- What the task requires: Pick out and copy each line in the records below that contains the word "СВЕЖИХ". Case counts.

Chart analysis data:
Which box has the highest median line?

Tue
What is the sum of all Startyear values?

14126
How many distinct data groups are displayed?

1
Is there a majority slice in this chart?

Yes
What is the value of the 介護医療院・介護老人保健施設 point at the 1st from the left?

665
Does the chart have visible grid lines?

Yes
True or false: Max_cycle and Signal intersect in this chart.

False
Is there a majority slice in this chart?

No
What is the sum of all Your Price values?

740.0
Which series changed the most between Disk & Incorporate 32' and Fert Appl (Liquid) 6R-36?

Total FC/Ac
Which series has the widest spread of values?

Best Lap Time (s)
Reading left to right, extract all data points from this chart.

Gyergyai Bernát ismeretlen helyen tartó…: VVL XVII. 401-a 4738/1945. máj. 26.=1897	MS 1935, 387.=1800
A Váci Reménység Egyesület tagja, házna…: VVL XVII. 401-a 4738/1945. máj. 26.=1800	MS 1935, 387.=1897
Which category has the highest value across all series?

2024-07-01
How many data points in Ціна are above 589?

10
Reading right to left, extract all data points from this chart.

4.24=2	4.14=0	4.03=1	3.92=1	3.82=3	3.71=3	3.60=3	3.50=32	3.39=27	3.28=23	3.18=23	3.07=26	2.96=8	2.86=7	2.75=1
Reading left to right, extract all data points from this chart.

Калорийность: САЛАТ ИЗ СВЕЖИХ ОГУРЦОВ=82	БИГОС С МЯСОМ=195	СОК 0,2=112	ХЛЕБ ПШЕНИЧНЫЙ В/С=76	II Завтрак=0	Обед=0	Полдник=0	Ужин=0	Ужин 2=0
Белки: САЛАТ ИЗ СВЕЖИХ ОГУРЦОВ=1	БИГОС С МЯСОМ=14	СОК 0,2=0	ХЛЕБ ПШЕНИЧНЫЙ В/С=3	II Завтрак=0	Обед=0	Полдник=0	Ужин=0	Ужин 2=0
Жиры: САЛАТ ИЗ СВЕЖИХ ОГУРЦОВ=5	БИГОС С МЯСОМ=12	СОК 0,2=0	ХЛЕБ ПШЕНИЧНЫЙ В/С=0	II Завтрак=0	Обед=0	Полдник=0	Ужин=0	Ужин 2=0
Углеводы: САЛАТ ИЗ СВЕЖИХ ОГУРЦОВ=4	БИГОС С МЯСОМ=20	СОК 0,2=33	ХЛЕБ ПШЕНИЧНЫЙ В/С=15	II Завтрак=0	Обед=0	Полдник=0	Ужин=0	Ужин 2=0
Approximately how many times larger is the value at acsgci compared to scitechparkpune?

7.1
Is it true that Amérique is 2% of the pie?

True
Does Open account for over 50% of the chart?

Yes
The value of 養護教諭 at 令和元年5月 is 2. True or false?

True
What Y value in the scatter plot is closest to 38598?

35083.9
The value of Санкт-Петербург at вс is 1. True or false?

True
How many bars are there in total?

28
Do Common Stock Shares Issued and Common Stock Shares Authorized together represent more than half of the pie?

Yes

- The answer:
Калорийность: САЛАТ ИЗ СВЕЖИХ ОГУРЦОВ=82	БИГОС С МЯСОМ=195	СОК 0,2=112	ХЛЕБ ПШЕНИЧНЫЙ В/С=76	II Завтрак=0	Обед=0	Полдник=0	Ужин=0	Ужин 2=0
Белки: САЛАТ ИЗ СВЕЖИХ ОГУРЦОВ=1	БИГОС С МЯСОМ=14	СОК 0,2=0	ХЛЕБ ПШЕНИЧНЫЙ В/С=3	II Завтрак=0	Обед=0	Полдник=0	Ужин=0	Ужин 2=0
Жиры: САЛАТ ИЗ СВЕЖИХ ОГУРЦОВ=5	БИГОС С МЯСОМ=12	СОК 0,2=0	ХЛЕБ ПШЕНИЧНЫЙ В/С=0	II Завтрак=0	Обед=0	Полдник=0	Ужин=0	Ужин 2=0
Углеводы: САЛАТ ИЗ СВЕЖИХ ОГУРЦОВ=4	БИГОС С МЯСОМ=20	СОК 0,2=33	ХЛЕБ ПШЕНИЧНЫЙ В/С=15	II Завтрак=0	Обед=0	Полдник=0	Ужин=0	Ужин 2=0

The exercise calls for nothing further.